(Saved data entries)
===
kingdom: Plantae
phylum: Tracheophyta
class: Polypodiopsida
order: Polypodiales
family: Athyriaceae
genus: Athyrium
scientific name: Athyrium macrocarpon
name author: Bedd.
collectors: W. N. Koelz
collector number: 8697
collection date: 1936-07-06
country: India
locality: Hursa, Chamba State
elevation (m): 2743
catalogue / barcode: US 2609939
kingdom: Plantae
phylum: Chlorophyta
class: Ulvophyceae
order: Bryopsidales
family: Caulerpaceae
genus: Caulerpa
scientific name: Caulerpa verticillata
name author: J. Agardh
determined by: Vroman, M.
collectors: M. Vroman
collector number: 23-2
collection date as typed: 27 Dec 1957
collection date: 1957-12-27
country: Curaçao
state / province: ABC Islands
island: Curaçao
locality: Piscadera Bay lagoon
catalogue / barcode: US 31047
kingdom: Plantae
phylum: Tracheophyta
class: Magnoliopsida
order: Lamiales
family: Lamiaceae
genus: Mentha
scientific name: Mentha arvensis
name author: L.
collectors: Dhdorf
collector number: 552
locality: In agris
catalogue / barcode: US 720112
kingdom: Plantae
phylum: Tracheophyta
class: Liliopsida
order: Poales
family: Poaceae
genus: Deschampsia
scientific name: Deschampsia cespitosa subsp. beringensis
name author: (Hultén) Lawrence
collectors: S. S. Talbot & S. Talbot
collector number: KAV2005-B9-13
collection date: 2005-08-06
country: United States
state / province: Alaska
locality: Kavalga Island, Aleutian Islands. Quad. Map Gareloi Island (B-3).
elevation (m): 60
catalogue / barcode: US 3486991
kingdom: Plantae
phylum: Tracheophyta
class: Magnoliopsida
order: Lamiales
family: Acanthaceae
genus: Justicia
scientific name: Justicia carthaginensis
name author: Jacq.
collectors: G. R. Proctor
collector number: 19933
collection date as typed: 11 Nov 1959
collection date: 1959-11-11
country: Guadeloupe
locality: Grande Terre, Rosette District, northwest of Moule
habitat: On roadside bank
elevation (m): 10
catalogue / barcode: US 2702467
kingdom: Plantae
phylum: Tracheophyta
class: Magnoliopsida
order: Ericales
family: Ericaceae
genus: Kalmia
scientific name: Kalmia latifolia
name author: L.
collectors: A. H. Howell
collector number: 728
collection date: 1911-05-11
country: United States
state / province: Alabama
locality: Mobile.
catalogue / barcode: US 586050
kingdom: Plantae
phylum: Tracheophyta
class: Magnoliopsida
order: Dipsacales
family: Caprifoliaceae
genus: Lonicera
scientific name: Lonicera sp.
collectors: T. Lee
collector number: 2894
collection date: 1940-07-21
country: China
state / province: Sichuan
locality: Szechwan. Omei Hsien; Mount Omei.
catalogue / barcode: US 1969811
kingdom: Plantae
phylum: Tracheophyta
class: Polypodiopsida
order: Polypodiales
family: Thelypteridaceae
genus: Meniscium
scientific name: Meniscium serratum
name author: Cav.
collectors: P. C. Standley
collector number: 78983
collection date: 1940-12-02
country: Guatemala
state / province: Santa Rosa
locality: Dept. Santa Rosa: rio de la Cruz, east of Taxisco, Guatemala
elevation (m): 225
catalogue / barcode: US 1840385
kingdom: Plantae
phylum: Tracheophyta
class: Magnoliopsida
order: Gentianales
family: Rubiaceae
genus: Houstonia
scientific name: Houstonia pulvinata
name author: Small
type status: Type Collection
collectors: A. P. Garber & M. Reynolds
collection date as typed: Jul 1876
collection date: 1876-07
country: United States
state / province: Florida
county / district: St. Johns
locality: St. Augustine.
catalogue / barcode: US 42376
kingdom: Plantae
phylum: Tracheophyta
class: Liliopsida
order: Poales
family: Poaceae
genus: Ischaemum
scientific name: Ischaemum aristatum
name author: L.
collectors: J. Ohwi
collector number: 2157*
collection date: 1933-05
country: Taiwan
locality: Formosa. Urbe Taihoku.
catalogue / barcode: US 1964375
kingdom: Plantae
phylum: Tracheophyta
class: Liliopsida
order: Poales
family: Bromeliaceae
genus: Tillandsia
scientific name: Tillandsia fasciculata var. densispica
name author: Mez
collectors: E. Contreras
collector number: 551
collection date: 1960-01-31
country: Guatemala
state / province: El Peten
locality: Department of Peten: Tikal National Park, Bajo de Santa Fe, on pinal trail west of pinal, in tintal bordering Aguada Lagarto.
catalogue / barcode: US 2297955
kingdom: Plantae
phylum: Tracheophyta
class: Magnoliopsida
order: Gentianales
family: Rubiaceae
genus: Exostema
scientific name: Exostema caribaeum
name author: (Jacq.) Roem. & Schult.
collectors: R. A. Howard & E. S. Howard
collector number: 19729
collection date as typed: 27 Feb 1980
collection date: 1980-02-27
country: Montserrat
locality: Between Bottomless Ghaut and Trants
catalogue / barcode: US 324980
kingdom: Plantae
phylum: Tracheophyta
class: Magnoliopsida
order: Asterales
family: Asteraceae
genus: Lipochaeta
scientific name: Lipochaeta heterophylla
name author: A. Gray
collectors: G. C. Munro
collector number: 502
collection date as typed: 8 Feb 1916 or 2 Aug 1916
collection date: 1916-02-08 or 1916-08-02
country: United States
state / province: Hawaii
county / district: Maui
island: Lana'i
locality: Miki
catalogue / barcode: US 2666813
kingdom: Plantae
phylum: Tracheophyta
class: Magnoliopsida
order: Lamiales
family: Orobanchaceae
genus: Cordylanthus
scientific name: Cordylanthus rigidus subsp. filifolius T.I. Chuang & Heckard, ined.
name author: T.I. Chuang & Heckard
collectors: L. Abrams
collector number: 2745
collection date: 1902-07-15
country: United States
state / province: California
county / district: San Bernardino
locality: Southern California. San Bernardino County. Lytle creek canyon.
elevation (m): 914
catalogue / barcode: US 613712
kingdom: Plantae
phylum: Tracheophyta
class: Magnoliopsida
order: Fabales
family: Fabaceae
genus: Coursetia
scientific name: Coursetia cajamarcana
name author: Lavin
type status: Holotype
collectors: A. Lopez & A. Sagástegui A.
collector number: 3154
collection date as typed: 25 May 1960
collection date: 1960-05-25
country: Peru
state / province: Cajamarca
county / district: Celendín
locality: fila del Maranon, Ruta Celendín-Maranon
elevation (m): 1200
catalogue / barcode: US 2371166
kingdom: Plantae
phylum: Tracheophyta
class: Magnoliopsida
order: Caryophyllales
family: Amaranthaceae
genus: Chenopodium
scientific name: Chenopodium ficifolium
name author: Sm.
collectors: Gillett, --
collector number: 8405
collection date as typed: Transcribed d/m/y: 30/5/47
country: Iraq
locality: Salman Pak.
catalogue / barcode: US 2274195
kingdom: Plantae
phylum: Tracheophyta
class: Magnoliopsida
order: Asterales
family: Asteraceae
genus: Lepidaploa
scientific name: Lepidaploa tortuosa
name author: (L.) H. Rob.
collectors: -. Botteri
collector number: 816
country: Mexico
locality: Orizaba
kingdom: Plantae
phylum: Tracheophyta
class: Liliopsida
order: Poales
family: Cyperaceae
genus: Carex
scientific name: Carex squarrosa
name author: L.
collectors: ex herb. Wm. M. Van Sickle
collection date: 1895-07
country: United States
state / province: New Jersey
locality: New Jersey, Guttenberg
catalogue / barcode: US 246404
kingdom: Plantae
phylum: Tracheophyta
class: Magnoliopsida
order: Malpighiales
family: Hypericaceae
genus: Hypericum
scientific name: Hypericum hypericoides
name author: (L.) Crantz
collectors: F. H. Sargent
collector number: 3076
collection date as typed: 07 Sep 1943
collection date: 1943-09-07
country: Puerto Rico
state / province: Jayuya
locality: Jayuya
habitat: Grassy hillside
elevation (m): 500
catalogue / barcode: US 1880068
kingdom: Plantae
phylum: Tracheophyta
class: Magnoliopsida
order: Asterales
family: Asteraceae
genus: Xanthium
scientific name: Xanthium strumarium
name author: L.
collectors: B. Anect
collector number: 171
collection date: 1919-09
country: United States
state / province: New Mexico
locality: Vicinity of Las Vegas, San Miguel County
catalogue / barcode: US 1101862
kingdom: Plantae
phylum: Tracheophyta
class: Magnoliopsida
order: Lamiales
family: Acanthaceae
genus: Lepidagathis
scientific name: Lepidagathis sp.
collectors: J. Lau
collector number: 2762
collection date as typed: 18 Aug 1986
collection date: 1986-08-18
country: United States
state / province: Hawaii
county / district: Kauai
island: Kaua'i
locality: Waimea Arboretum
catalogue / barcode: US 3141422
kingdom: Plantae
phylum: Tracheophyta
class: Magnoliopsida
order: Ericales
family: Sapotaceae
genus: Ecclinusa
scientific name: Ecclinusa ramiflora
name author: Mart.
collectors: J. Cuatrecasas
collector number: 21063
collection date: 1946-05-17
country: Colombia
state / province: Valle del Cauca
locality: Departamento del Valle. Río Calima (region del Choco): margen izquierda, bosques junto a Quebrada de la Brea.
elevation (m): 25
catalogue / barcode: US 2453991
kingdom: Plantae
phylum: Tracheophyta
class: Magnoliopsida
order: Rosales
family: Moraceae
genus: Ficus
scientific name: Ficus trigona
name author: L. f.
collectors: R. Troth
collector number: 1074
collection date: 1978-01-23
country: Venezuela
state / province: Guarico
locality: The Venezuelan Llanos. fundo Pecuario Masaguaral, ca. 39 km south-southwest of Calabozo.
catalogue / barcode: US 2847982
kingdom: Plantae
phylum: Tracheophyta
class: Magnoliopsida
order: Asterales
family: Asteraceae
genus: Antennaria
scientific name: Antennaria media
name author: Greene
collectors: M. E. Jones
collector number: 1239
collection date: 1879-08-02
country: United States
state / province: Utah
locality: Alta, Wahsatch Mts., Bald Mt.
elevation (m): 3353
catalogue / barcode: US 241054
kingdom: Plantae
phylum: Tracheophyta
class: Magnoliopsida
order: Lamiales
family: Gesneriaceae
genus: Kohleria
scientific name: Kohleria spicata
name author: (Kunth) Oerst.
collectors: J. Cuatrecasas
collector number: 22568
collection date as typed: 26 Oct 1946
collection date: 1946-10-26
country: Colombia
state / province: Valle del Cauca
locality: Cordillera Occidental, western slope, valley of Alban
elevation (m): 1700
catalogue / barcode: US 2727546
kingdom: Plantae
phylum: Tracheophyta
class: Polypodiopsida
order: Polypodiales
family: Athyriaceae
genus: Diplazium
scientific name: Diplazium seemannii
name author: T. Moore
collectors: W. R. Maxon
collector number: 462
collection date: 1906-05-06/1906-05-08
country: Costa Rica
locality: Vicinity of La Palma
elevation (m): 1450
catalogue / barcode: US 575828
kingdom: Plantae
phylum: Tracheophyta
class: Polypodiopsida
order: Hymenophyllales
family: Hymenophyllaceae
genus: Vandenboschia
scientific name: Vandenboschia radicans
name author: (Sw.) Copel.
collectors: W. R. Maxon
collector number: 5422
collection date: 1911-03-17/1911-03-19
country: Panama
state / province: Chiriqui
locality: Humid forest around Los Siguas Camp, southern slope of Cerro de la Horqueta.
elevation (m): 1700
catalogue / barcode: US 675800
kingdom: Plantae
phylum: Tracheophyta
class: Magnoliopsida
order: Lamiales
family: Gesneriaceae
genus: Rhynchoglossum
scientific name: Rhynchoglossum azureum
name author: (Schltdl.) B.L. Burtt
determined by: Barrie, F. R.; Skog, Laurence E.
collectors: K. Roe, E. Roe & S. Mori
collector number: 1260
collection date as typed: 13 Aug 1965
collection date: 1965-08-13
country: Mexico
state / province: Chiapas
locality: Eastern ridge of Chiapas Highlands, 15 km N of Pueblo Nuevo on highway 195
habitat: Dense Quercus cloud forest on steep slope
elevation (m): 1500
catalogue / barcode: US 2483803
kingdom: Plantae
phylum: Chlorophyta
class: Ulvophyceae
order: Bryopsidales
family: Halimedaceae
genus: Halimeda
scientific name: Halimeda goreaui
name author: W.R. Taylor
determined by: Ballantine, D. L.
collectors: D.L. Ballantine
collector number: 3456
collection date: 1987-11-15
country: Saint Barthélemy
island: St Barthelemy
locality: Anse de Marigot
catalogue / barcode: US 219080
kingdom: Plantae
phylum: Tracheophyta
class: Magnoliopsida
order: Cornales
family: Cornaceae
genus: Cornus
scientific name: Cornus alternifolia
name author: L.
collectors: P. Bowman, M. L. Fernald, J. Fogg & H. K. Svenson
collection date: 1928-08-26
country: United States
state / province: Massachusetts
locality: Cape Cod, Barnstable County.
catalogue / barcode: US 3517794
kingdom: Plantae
===
YOUR INSTRUCTIONS: Put the lines of the items as a JSON list of strings, one string per line and no blank lines, taking everything from the line containing "locality: New Jersey, Guttenberg" down to the line containing "state / province: Jayuya", with both of those lines included.

WORKED ANSWER:
[
  "locality: New Jersey, Guttenberg",
  "catalogue / barcode: US 246404",
  "kingdom: Plantae",
  "phylum: Tracheophyta",
  "class: Magnoliopsida",
  "order: Malpighiales",
  "family: Hypericaceae",
  "genus: Hypericum",
  "scientific name: Hypericum hypericoides",
  "name author: (L.) Crantz",
  "collectors: F. H. Sargent",
  "collector number: 3076",
  "collection date as typed: 07 Sep 1943",
  "collection date: 1943-09-07",
  "country: Puerto Rico",
  "state / province: Jayuya"
]